Kimball Kaiser

HTMSTM(a)A

21.04.08 DTS Printer Updates

This week I was mainly involved preparing lecture for this week. However, we succeeded in getting the printhead to operate on a simple circuit! I only had one jet firing, but next week hopefully will involve trying to actually print something will all 12 jets.

After trial and error with other flex cable connectors, this is finally one that works well with connecting to the printer head carriage. See part here. The pins for the connector are insanely small, so I am definitely looking forward to soldering that...

For this week however, to just quickly test out running some simple code and getting one jet to work, we just went for quickly soldering some jumper cables to the connector in order to connect to the print head. As you can see in the photo above, the top two connections do not actually lead to the print head, and the ones that are soldered are the common connections to the print head just to bring power to the print head. We will be using a third jumper cable to connect to one of the remaining pins, which actually goes to one of the inkjet nozzles.

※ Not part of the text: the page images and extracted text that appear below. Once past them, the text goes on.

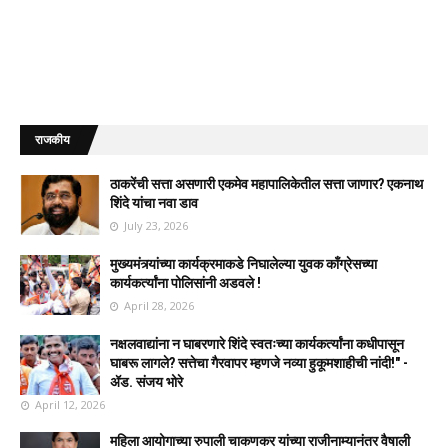
राजकीय
ठाकरेंची सत्ता असणारी एकमेव महापालिकेतील सत्ता जाणार? एकनाथ
शिंदे यांचा नवा डाव
July 23, 2026
मुख्यमंत्र्यांच्या कार्यक्रमाकडे निघालेल्या युवक काँग्रेसच्या
कार्यकर्त्यांना पोलिसांनी अडवले !
April 28, 2026
नक्षलवाद्यांना न घाबरणारे शिंदे स्वतःच्या कार्यकर्त्यांना कधीपासून
घाबरू लागले? सत्तेचा गैरवापर म्हणजे नव्या हुकूमशाहीची नांदी!" -
ॲड. संजय भोरे
April 12, 2026
महिला आयोगाच्या रुपाली चाकणकर यांच्या राजीनाम्यानंतर वैषाली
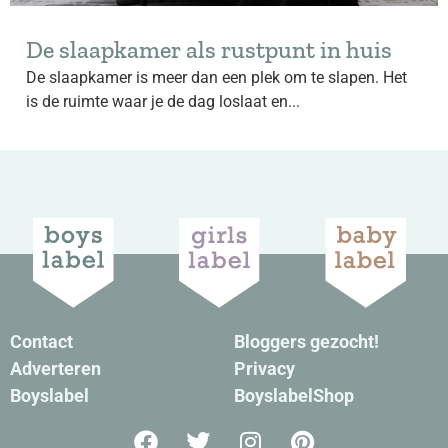
De slaapkamer als rustpunt in huis
De slaapkamer is meer dan een plek om te slapen. Het
is de ruimte waar je de dag loslaat en...
Contact
Bloggers gezocht!
Adverteren
Privacy
Boyslabel
BoyslabelShop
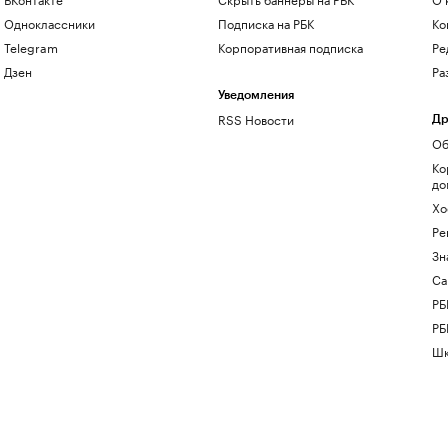
Одноклассники
Подписка на РБК
Ко
Telegram
Корпоративная подписка
Ре
Дзен
Ра
Уведомления
RSS Новости
Др
Об
Ко
до
Хо
Ре
Зн
Са
РБ
РБ
Шк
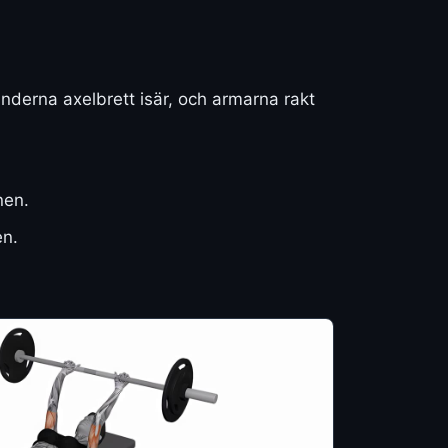
nderna axelbrett isär, och armarna rakt
nen.
en.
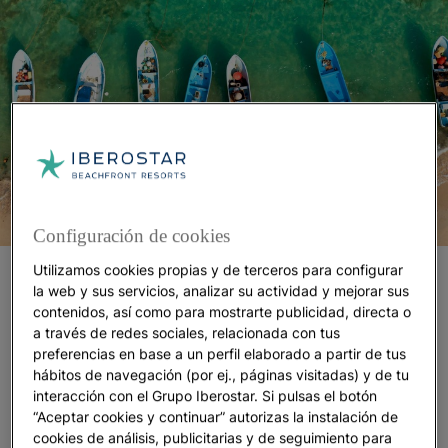
Configuración de cookies
Utilizamos cookies propias y de terceros para configurar
Parque Nacional Arrecife de Puerto Morelos
la web y sus servicios, analizar su actividad y mejorar sus
contenidos, así como para mostrarte publicidad, directa o
Cerca de Playa Paraíso, se localiza el Parque
a través de redes sociales, relacionada con tus
Nacional Arrecife de Puerto Morelos, uno de
preferencias en base a un perfil elaborado a partir de tus
mejores sitios para practicar buceo en Riviera Maya,
hábitos de navegación (por ej., páginas visitadas) y de tu
así como el snorkel, y también uno de los más
interacción con el Grupo Iberostar. Si pulsas el botón
“Aceptar cookies y continuar” autorizas la instalación de
cercanos al complejo Iberostar Playa Paraíso, que
cookies de análisis, publicitarias y de seguimiento para
acoge un centro de submarinismo Dressel Divers en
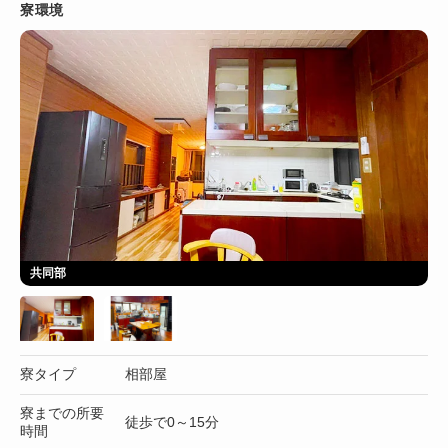
寮環境
共同部
寮タイプ
相部屋
寮までの所要
徒歩で0～15分
時間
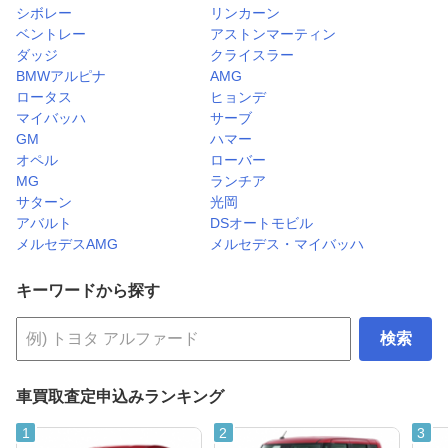
シボレー
リンカーン
ベントレー
アストンマーティン
ダッジ
クライスラー
BMWアルピナ
AMG
ロータス
ヒョンデ
マイバッハ
サーブ
GM
ハマー
オペル
ローバー
MG
ランチア
サターン
光岡
アバルト
DSオートモビル
メルセデスAMG
メルセデス・マイバッハ
キーワードから探す
検索
車買取査定申込みランキング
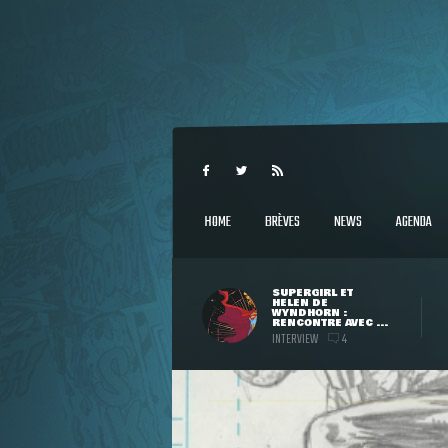
HOME
BRÈVES
NEWS
AGENDA
SUPERGIRL ET
HELEN DE
WYNDHORN :
RENCONTRE AVEC ...
INTERVIEW
4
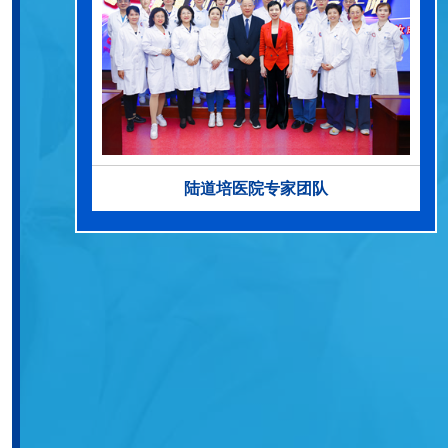
陆道培医院专家团队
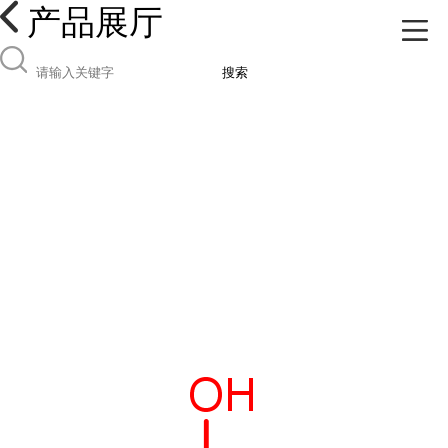
产品展厅
搜索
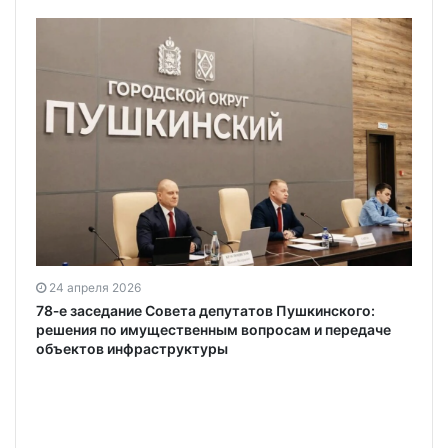
24 апреля 2026
78‐е заседание Совета депутатов Пушкинского:
решения по имущественным вопросам и передаче
объектов инфраструктуры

Here is the setup behind the print head while we currently test some things out. Right now we are just using an Arduino board to communicate with our inkjet head, a 9V battery powers our pulses to the jets, a step up converter changes the 9V of the battery to the 18V we actually need to get ink to spray out of the jets, and then a transistor array that connects everything in the circuit.

In this image you can see the 3 cables that need to connect to the print head. The two commons on the outside and the third that we are simply touching to a pin to connect to a single jet. We are currently using Pin 8 on the Arduino to send the pulses directly to an ink jet.

These three, hardly noticeable dots are our first succesful prints! It took some trial and error to dial in timings of how long pulses should be and how much voltage to use to get the jets to work in a manner which we could find useful. These three dots were done with pauses that were much too long between pulses, meaning not very much ink made it to the paper.

It's a little hard to film the action, but here is the printer head in action!

However, after further testing we started getting much better results, and many fun times were had.

I apologize for the vertical aperature, but in the video above you can see more of successfully getting the print head to work. What is currently working for us is an 18V pulse for 5 microseconds with a break of 1000 microseconds before the next pulse.